GDP = C + I + G + (X – M)
- C = Personal Consumption Expenditures
- I = Gross Private Investment
- G = Government Spending
- X = Exports
- M = Imports
Wait a second. It says right there that imports are subtracted. Yes it does, but it is a mirage.
Gross Domestic Product
GDP stands for Gross Domestic Product. Gross domestic product (GDP) is the total market value, expressed in dollars, of all final goods and services produced in an economy in a given year.
The key word is "domestic".
Imports are not domestic. Shouldn't they be subtracted?
The answer is only if they were incorrectly totaled in the first place.

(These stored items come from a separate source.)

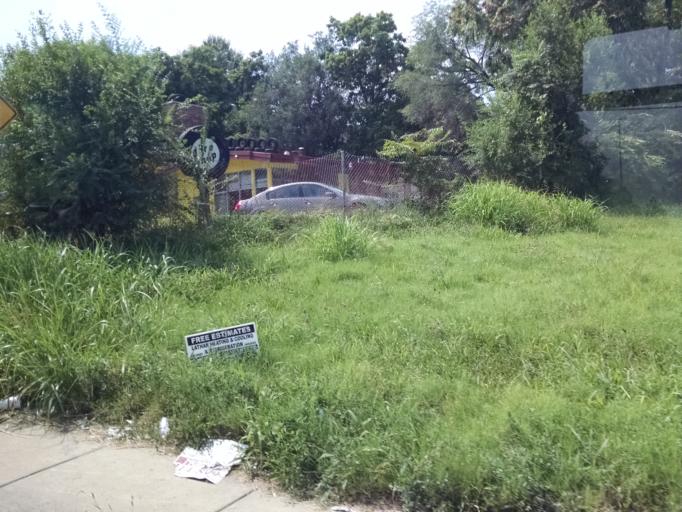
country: US
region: Illinois
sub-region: Madison County
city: Venice
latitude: 38.6728
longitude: -90.2050
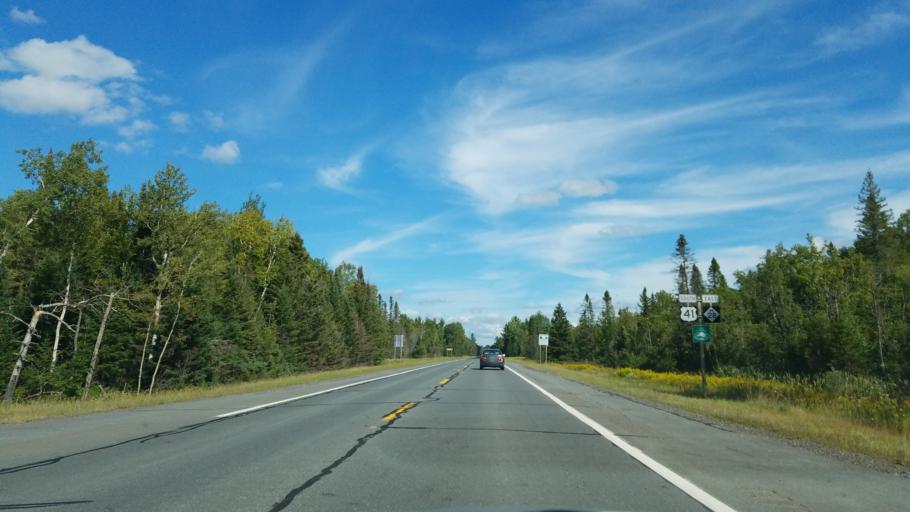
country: US
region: Michigan
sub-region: Baraga County
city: L'Anse
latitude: 46.5789
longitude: -88.3965
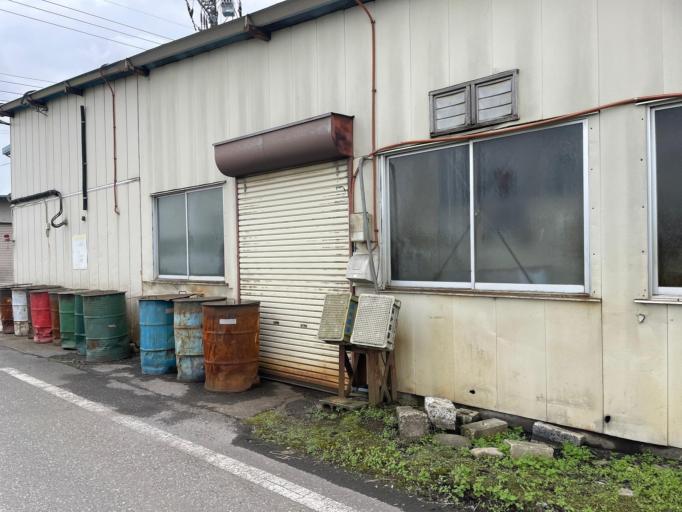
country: JP
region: Tochigi
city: Kanuma
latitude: 36.4862
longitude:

When the Bureau of Economic Analysis (BEA) measures economic output, it categorizes spending with the National Income and Product Accounts (NIPA). Some of this spending, which is counted as C, I, and G, is spent on imported goods. As such, the value of imports must be subtracted to ensure that only spending on domestic goods is measured in GDP. For example, $30,000 spent on an imported car is counted as a personal consumption expenditure (C), but then the $30,000 is subtracted as an import (M) to ensure that only the value of domestic production is counted.

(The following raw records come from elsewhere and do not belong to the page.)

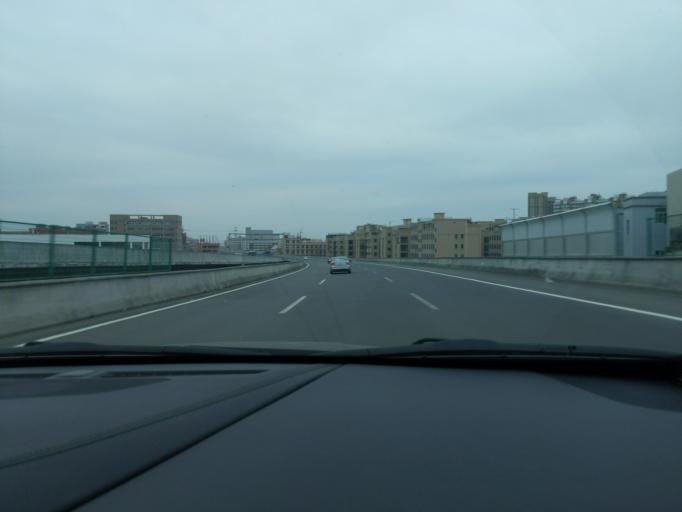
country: CN
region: Fujian
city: Shishi
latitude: 24.7554
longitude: 118.6078
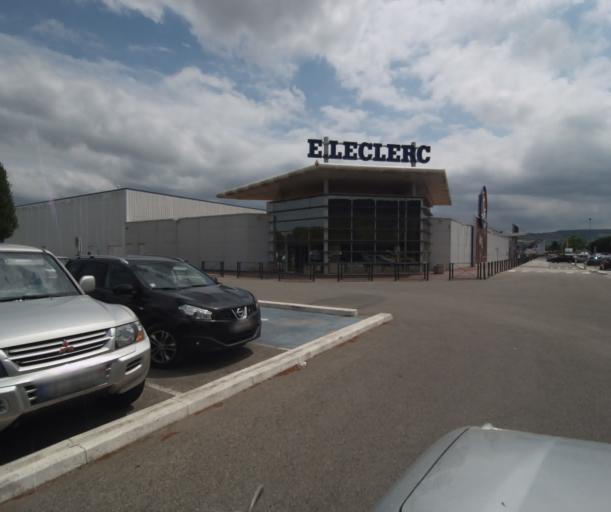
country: FR
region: Languedoc-Roussillon
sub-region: Departement de l'Aude
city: Limoux
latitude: 43.0747
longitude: 2.2226
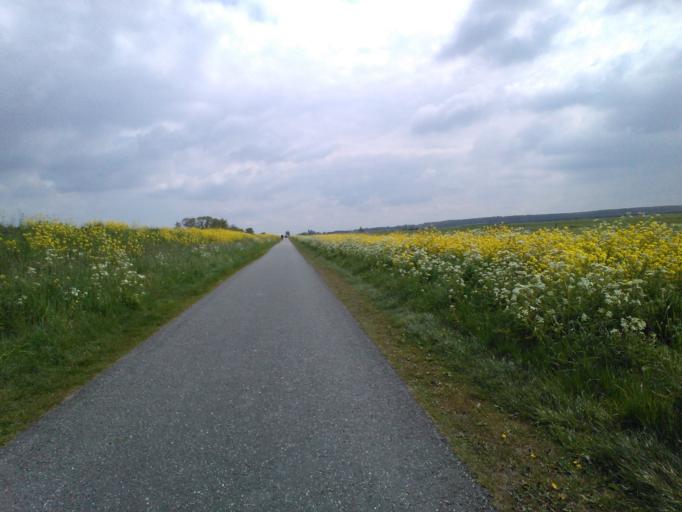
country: NL
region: South Holland
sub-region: Gemeente Maassluis
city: Maassluis
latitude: 51.9298
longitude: 4.2797
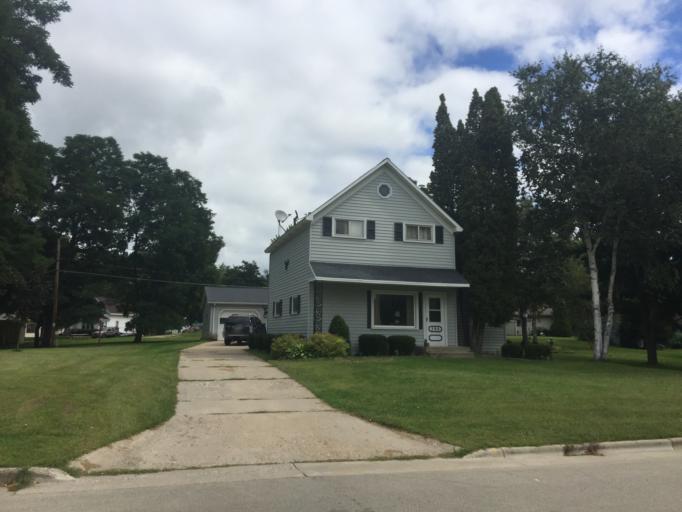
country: US
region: Wisconsin
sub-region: Oconto County
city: Oconto Falls
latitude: 44.8712
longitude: -88.1373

As such, the imports variable (M) functions as an accounting variable rather than an expenditure variable. To be clear, the purchase of domestic goods and services increases GDP because it increases domestic production, but the purchase of imported goods and services has no direct impact on GDP.
Controversial Political Issue
In the Introduction to its article, the St. Louis Fed stated: "International trade is measured as part of GDP and is a large and growing component of our nation's economy. It's also an important, but controversial, political issue. However, the current textbook and classroom treatment of how international trade is measured as part of GDP can lead to misconceptions if not properly explained."

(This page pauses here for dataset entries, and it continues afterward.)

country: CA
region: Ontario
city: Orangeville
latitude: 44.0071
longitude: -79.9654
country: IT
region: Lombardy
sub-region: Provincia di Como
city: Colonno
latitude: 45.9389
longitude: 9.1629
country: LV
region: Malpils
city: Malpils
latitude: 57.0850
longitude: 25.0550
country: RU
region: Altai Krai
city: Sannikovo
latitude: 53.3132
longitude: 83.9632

I can hear you thinking. "Wait a second, what if we did not have imports? Wouldn't domestic production be higher?"
In general, no.
For example: It would take a lot of effort for the US to be self-sufficient in growing bananas. I am sure it could be forced via tariffs, but at what cost?
US bananas would undoubtedly be more expensive than bananas from some place where they grow better. Money spent on bananas would be money not spent on something else.
Consumers would pay more for bananas than they are really worth on the global market. Only a fool (or a subsidized US banana grower) would think such tariffs are a good thing.
Winning vs Losing
Trump's myopic view of trade is that someone "wins" and someone "loses".
In reality, deals are not made unless both sides think they gain.
What about subsidies?
If China is indeed dumping steel, solar panels, anything, it is at the expense of China and for the benefit of US consumers and importers.
If a deal benefits us consumers and corporations then it is a good deal. Period.
In essence, for every alleged "dumped" good, we hand over clearly depreciating dollars and get foreign-subsidized materials in return.
It is idiotic to complain about this, but Trump does.
Q. What enabled this setup?
A. Nixon closed the gold window in 1971. Shortly thereafter, deficit spending exploded across the board.
Instead of blaming NAFTA, China, Obama, and everyone else for allegedly bad deals, It would behoove Trump to really understand what's going on.
Trump is clueless and so is everyone else who thinks Trump's trade wars are "winnable".